Chapter 4: Healthcare organisations and individuals
Widening patient safety concerns
Although the Trust had failed to look for evidence of systemic problems with opioid prescribing, Hampshire Constabulary was by 2001 investigating five deaths at the hospital, and contacted CHI with its concerns (CQC100980, p7). Dr Barton had been referred to the GMC (DOH000434, p2). From this point, however, there is a lack of reference in any documentation from the Trust to suggest that it saw any clinical governance implications for itself. The deaths had become a matter for the police and for the GMC (DOH000435).
In contrast, there was an upsurge in references to the hospital and opioid prescribing there in documents from the South East Regional Office (SERO) and DH. SERO was one of eight regional offices established in 1996 as part of the NHS Management Executive, an arm’s-length body responsible for NHS performance. The initial references to the hospital were prompted by the need to brief Ministers on the adverse publicity concerning the service (DOH000453).
An internal briefing was produced within DH on 5 April 2001, following local press coverage (DOH000452). The briefing covered the complaint about Mrs Richards’ care, along with a note that the police investigation papers were with the Crown Prosecution Service; a second complaint that was not upheld by the Health Ombudsman; and a third where a complaint was not made to the Trust but reported in the local press. The briefing identifies factors common to all three, including the responsible consultant and the clinical assistant, but does not mention opioids. It concludes: “Although there are factors common to the three cases mentioned, there is not sufficient evidence, at this time, to suggest that these deaths are linked or are the result of foulplay” (DOH000453, p4).
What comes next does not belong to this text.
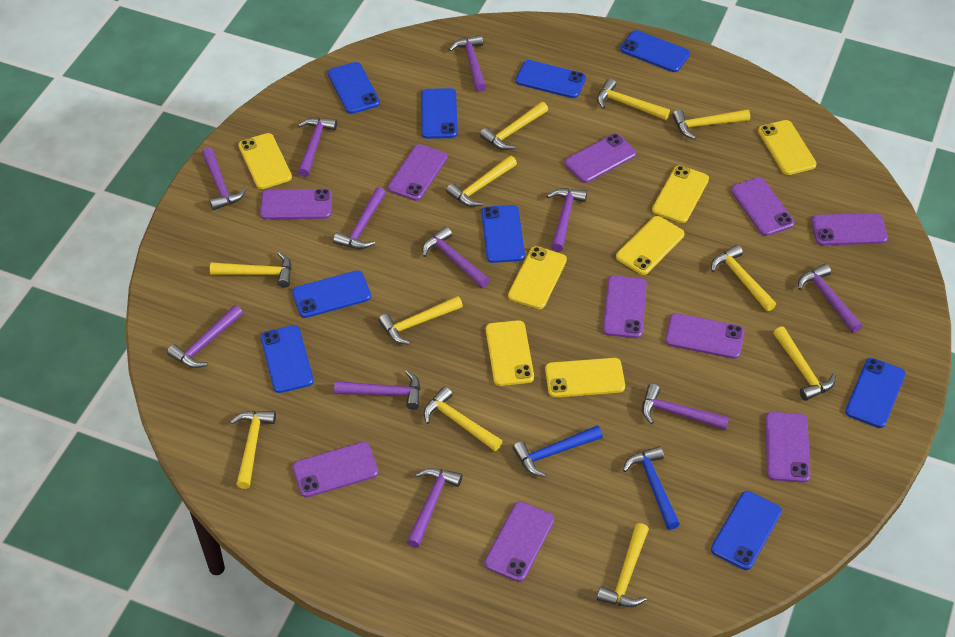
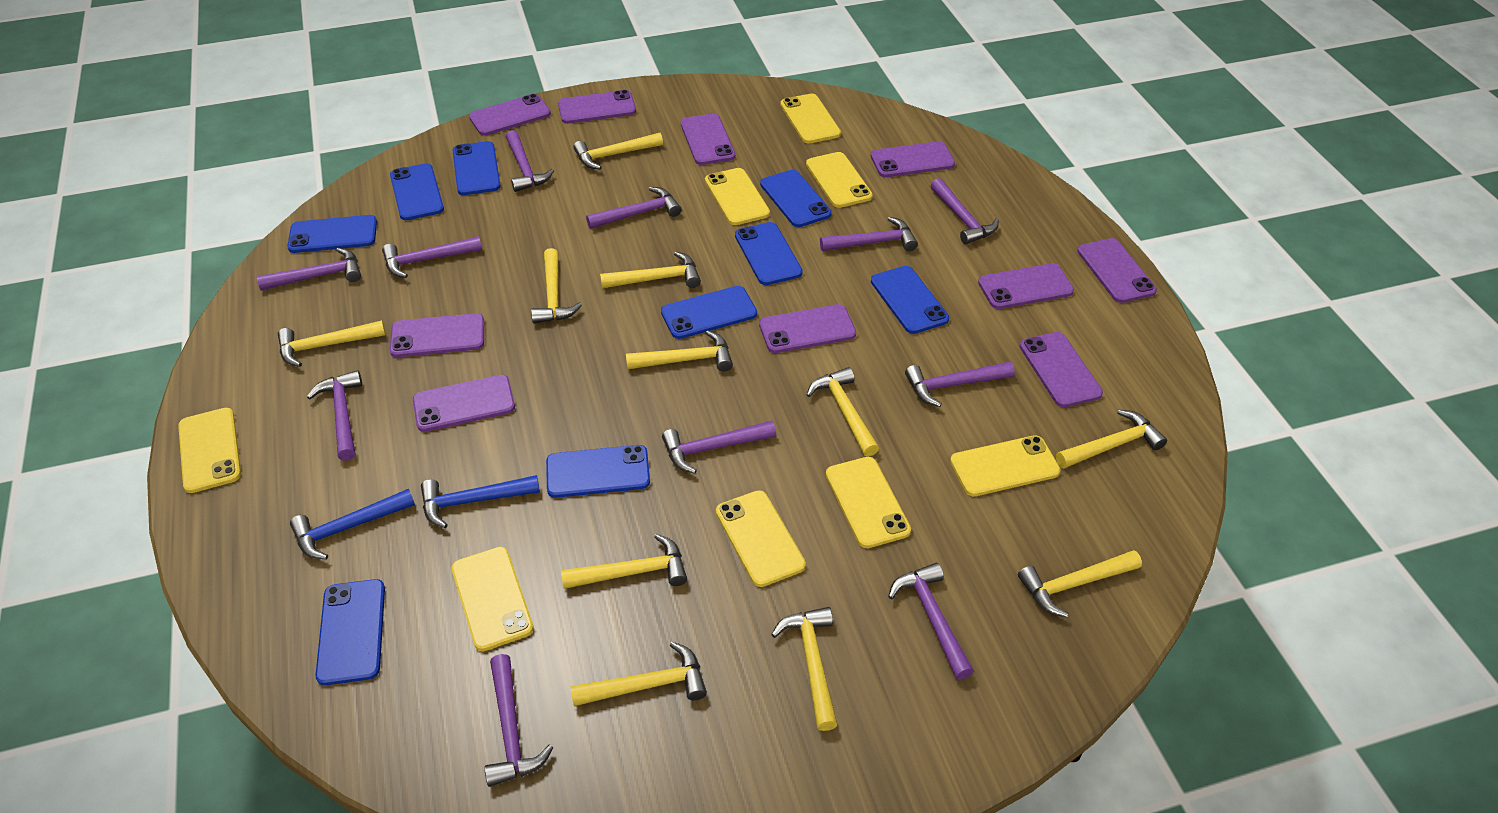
yellow phone: 7 -> 8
Despite the reassuring tone of this briefing, by June 2001 DH officials had learned that the police had been in touch with both the GMC and the United Kingdom Central Council for Nursing, Midwifery and Health Visiting. Allegations had been made of a “culture of euthenasia at the hospital over long period; claims that ‘troublesome’ patients were given overdoses of diamorphine”, but “police are concerned that the regulatory bodies do nothing which could impede or imperil the investigation” (DOH000451, p2).
On 20 June, the Chief Medical Officer, Professor Liam Donaldson, wrote to Ministers and senior officials in DH. He was “concerned that action to protect patients should be well co-ordinated at local level” as “everything has been left with the GMC to consider whether to suspend … Are we confident that all appropriate action has been taken? Past experience has taught that a great deal of pressure has to be exerted centrally before these issues are gripped.” He asked that progress be reviewed “as a matter of urgency” (DOH000436, p1).
Kathy Doran, a DH official, replied to Professor Donaldson on 26 June to say that she had met with colleagues from SERO and that “the local investigation has rested almost exclusively with the police” (DOH000435, p1). She copied her note to the Chief Nursing Officer, Sarah Mullally, but the Panel has seen no response from Sarah Mullally in the documents provided.
At Kathy Doran’s suggestion, Dr Peter Old, who had been appointed Director of Public Health for Portsmouth and South East Hampshire Health Authority in April 2001, had become involved and was instigating the Poorly Performing Doctors procedure for Dr Barton. It is notable that this was a procedure applicable to general practice, when the relevant events had occurred in hospital where Dr Barton had been a clinical assistant working to a consultant who retained overall responsibility for patients.